The politicians of the pro-Kurdish Peace and Democracy Party (BDP) tried to distance the party from the mass protests, although the electoral basis is in the streets fighting against police brutality. The reasoning behind this ambiguous political stance is the belief that weakening the AKP government by the mass protests is endangering the peace process. It is true that among the protesters there are some elements that are anti-Kurdish and whose resentment against the AKP is based on a claim that the process is an AKP-PKK plot against the foundations of the Turkish Republic. This is just a big distortion of the reality on the side of Turkish nationalists, considering that still 4000-5000 Kurdish activists are kept in jail, and the AKP has no intention for a genuine democratization unless it is forced to by popular pressure. Actually what we see on the streets of cities in the west of Turkey has just been a few-day enactment of what has been happening in Kurdish cities and towns for decades. Police brutality is out of control, and tear gas canisters are shot to protester’s heads from a short distance, blinding them, cracking their skulls. Arrested protesters are beaten inside police buses.

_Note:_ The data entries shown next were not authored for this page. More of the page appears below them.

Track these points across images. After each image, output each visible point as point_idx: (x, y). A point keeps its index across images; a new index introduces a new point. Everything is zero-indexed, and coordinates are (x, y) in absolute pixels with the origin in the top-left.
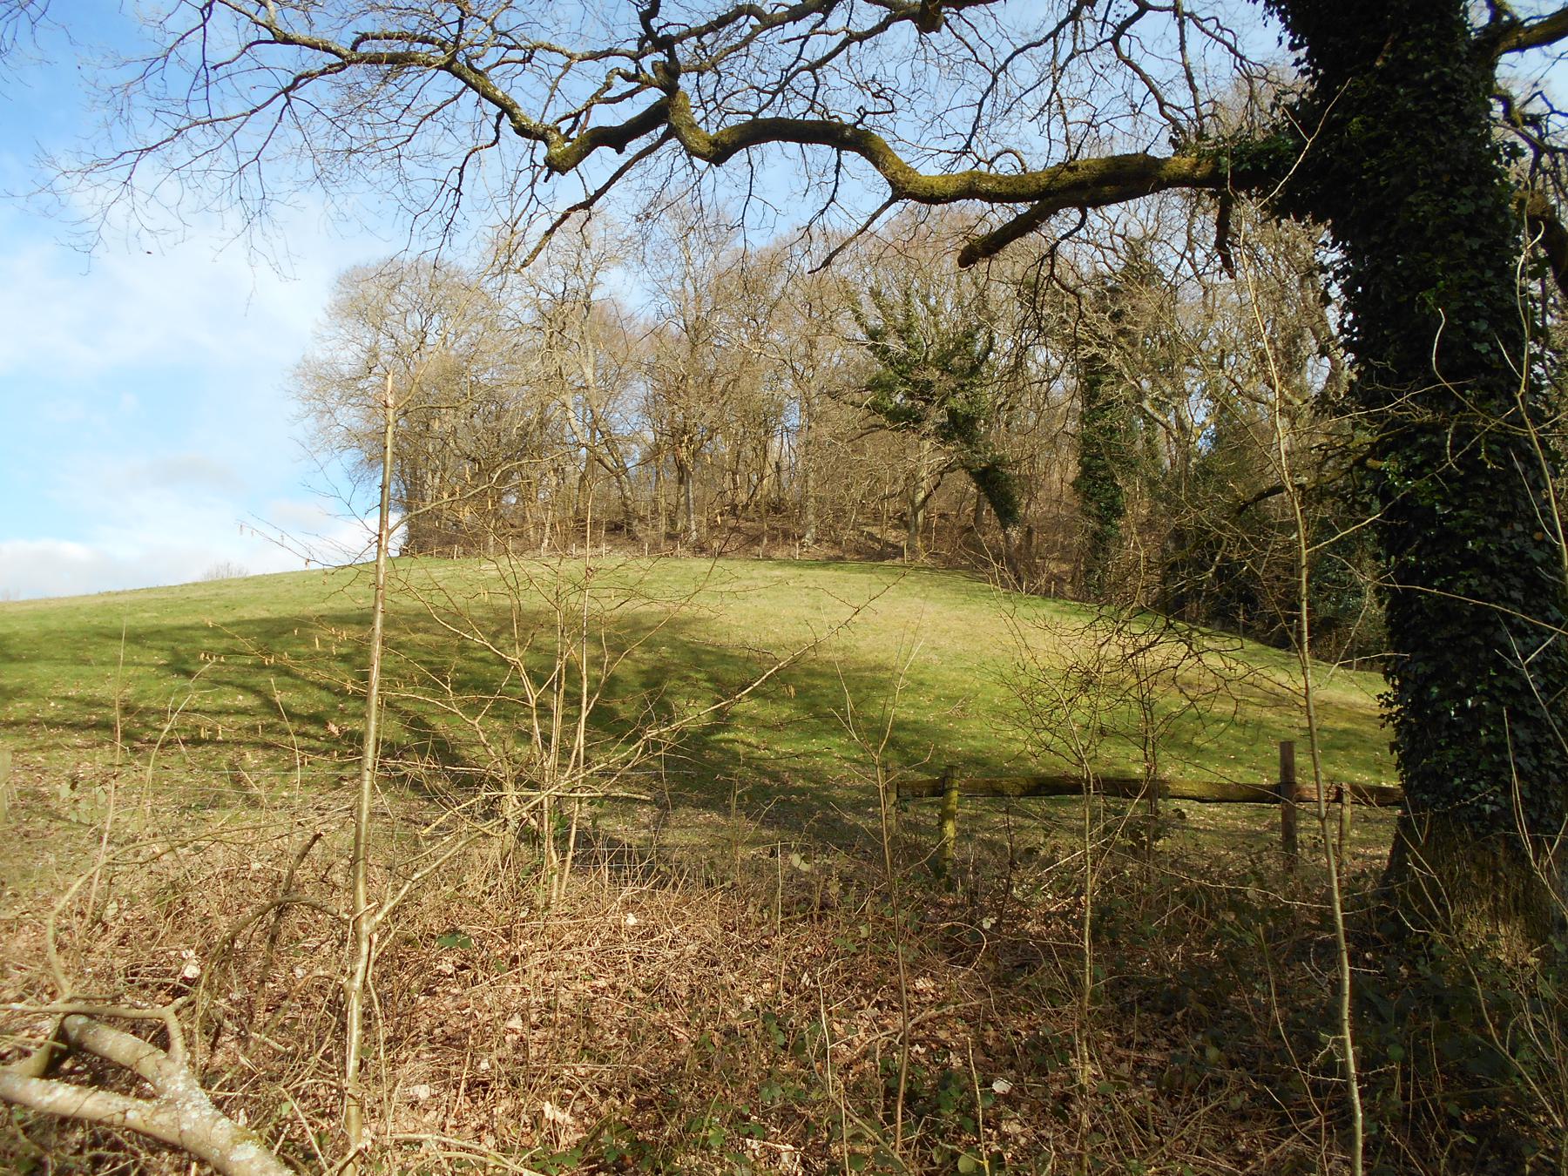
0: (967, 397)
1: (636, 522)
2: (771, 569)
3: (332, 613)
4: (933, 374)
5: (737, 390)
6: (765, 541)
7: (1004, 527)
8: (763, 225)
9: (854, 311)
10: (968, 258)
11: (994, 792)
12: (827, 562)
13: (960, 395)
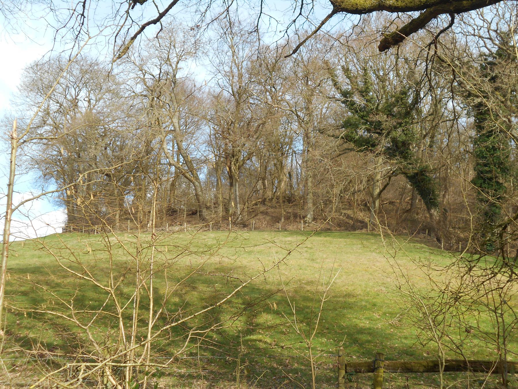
0: (403, 130)
1: (204, 210)
2: (286, 237)
3: (18, 267)
4: (382, 117)
5: (264, 130)
6: (283, 220)
7: (429, 209)
8: (270, 30)
9: (333, 80)
10: (384, 46)
11: (407, 369)
12: (318, 233)
13: (400, 130)
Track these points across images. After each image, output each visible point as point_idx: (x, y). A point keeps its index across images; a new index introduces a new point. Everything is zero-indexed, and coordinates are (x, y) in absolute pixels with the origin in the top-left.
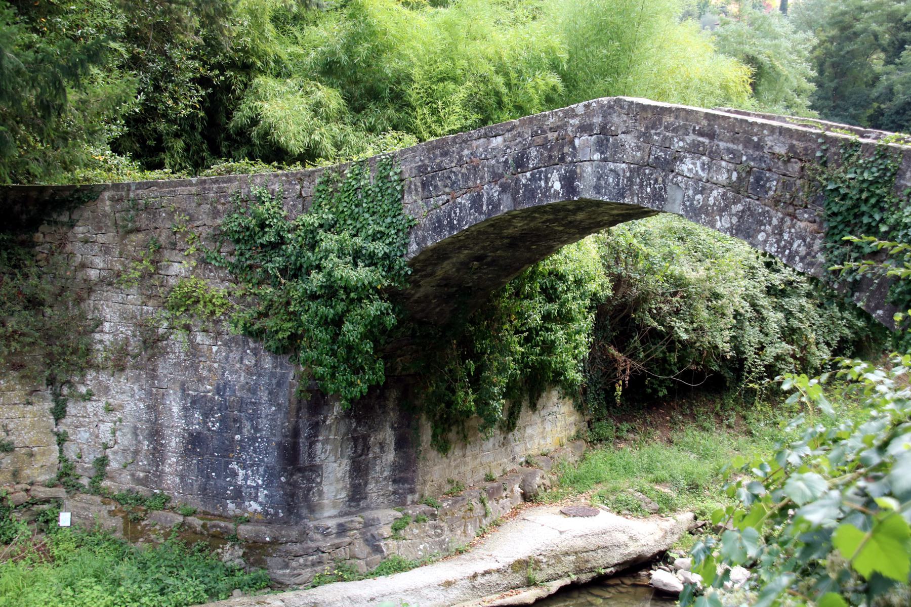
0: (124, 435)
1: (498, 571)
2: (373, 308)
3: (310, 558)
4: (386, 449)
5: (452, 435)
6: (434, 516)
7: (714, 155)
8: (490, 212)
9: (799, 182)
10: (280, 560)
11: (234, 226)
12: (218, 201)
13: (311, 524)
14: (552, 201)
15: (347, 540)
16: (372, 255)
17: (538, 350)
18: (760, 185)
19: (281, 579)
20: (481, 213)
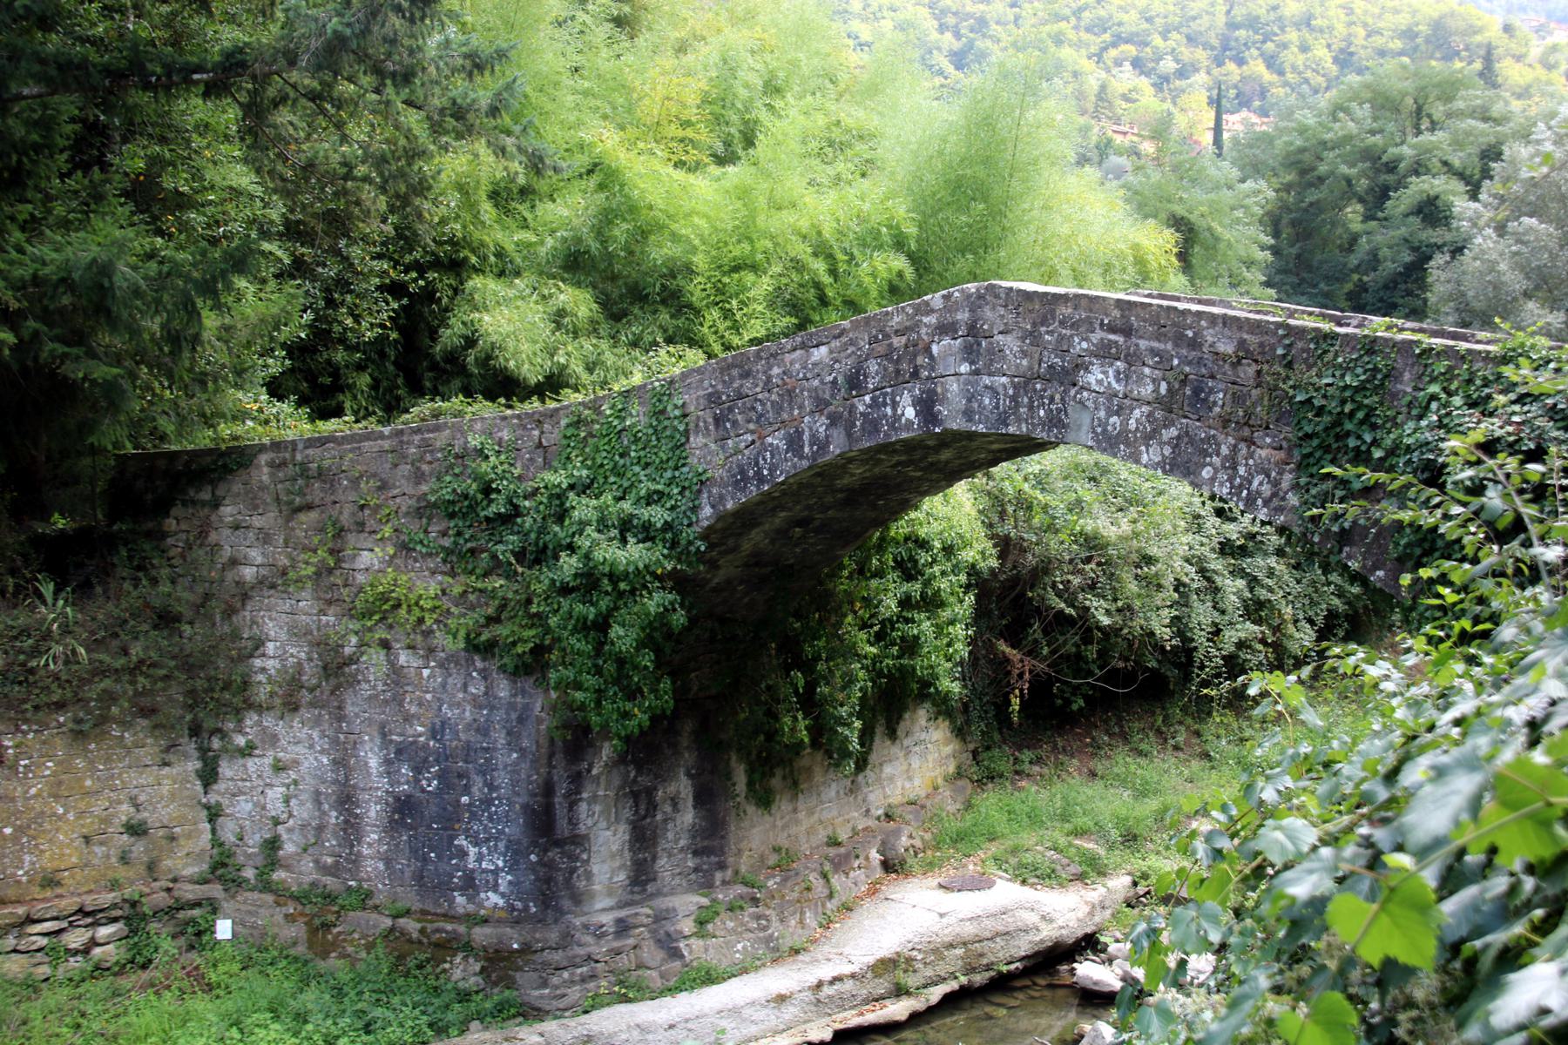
0: (302, 804)
1: (853, 976)
2: (654, 602)
3: (579, 971)
4: (681, 806)
5: (776, 782)
6: (755, 901)
7: (1133, 359)
8: (814, 456)
10: (534, 975)
13: (577, 922)
14: (904, 435)
15: (631, 941)
18: (1200, 399)
19: (537, 1004)
20: (801, 457)
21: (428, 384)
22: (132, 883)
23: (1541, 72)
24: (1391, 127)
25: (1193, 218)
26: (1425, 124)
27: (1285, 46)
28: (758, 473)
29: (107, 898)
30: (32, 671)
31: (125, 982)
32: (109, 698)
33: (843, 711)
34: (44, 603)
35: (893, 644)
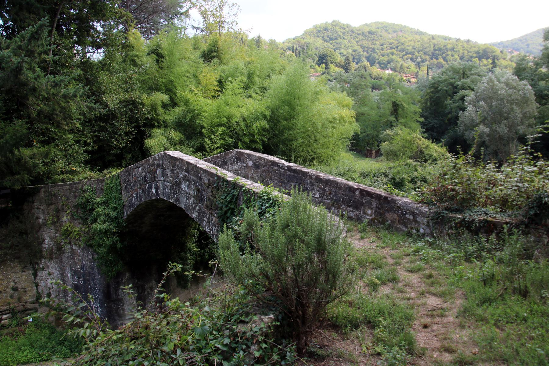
12: (75, 192)
14: (154, 198)
22: (14, 303)
23: (509, 62)
25: (397, 102)
26: (466, 76)
27: (448, 55)
29: (5, 308)
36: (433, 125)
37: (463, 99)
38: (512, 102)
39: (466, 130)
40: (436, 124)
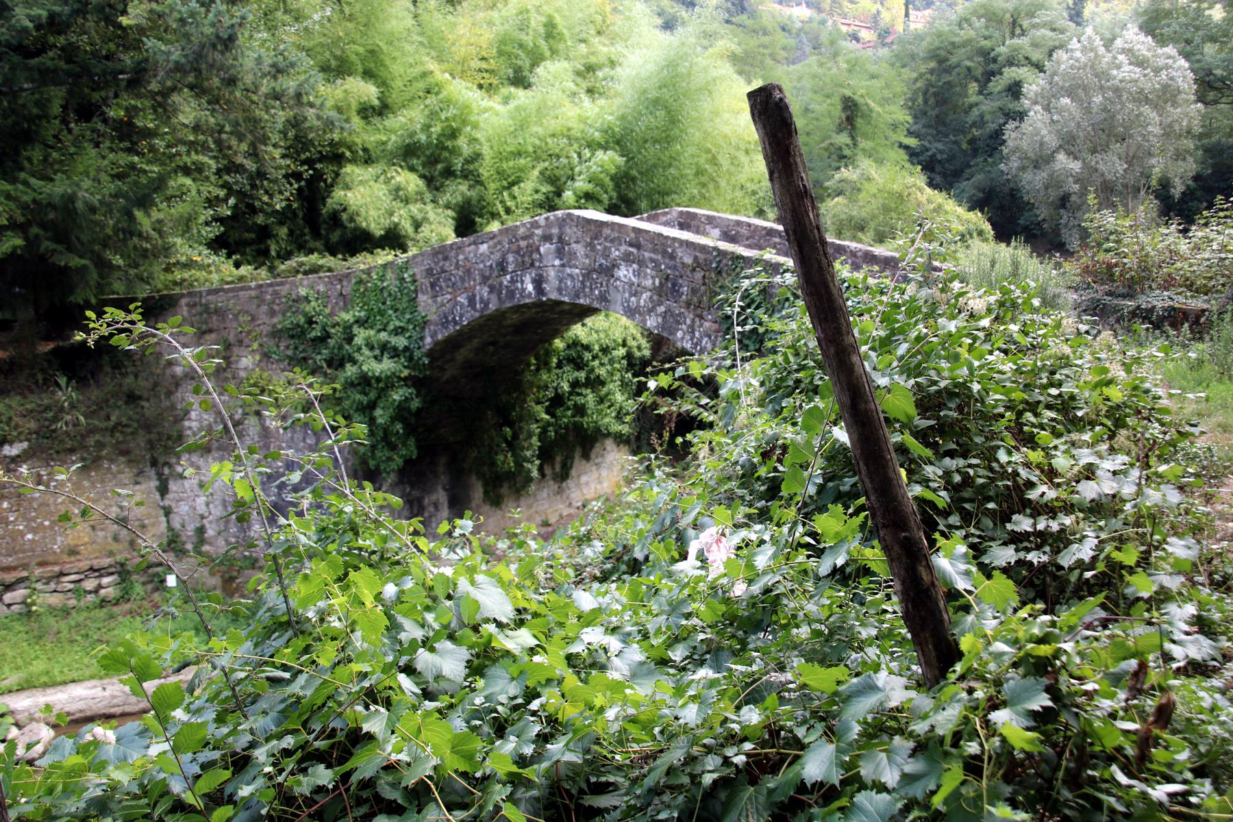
0: (216, 507)
2: (397, 396)
5: (504, 490)
7: (641, 263)
8: (482, 310)
9: (703, 288)
11: (287, 324)
12: (273, 302)
14: (527, 301)
16: (395, 349)
17: (569, 413)
18: (675, 291)
20: (476, 310)
21: (323, 232)
22: (121, 552)
24: (997, 34)
25: (856, 98)
26: (1018, 31)
28: (454, 318)
29: (106, 562)
30: (54, 431)
31: (116, 610)
32: (100, 445)
33: (528, 453)
34: (61, 389)
35: (568, 409)
36: (934, 155)
37: (1015, 90)
38: (1142, 98)
39: (1023, 168)
40: (941, 152)
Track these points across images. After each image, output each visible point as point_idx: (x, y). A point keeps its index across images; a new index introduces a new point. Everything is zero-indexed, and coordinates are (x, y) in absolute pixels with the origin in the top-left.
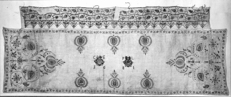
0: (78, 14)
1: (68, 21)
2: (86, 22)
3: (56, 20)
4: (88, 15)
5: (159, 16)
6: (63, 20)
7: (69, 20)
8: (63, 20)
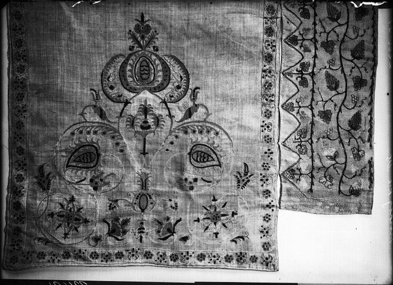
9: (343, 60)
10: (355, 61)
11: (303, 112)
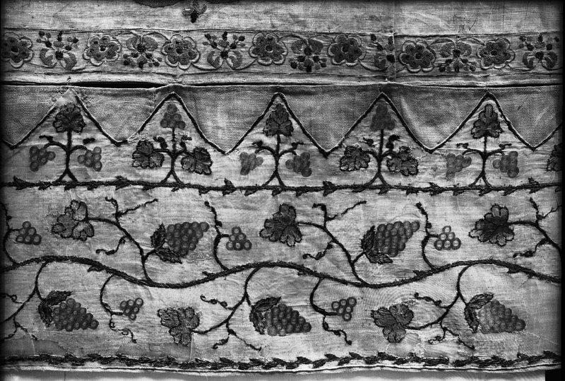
0: (226, 272)
1: (356, 189)
2: (120, 183)
3: (509, 190)
4: (95, 266)
5: (459, 255)
6: (411, 190)
7: (337, 202)
8: (422, 198)
9: (247, 272)
10: (460, 306)
11: (469, 161)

Real democratization of Turkey is possible only when the middle classes who now feel under threat understand that this repression has been the fate of Kurds for decades, and Kurdish politicians understand that there will be no change unless they have a say in this popular uprising.

I was on the streets on the first night of riots, and collected the teargas canisters thrown on us. What was really hurting was to read on the canisters that they are produced in Brazil. Brazil is supposed to have a progressive government and we, Turkish people support the Brazilian team in every World Cup I remember, mostly as a sign of third world solidarity. Now I guess it is time for the progressive forces in Brazil, as a sign of solidarity, to organize to put a pressure on their government to ban teargas exports to Turkey.